What to produce:
Where the records below show the word "board" in a line, please copy that line.

Extracted information:
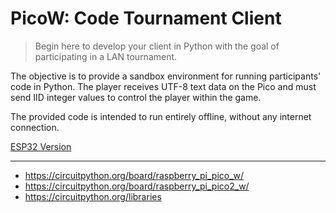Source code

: # PicoW: Code Tournament Client

> Begin here to develop your client in Python with the goal of participating in a LAN tournament.

The objective is to provide a sandbox environment for running participants' code in Python.
The player receives UTF-8 text data on the Pico and must send IID integer values to control the player within the game.

The provided code is intended to run entirely offline, without any internet connection.

[ESP32 Version](https://github.com/EloiStree/2026_01_01_ESP32_CodeTournamentClient)

-----

- https://circuitpython.org/board/raspberry_pi_pico_w/
- https://circuitpython.org/board/raspberry_pi_pico2_w/
- https://circuitpython.org/libraries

Reply to the task:
- https://circuitpython.org/board/raspberry_pi_pico_w/
- https://circuitpython.org/board/raspberry_pi_pico2_w/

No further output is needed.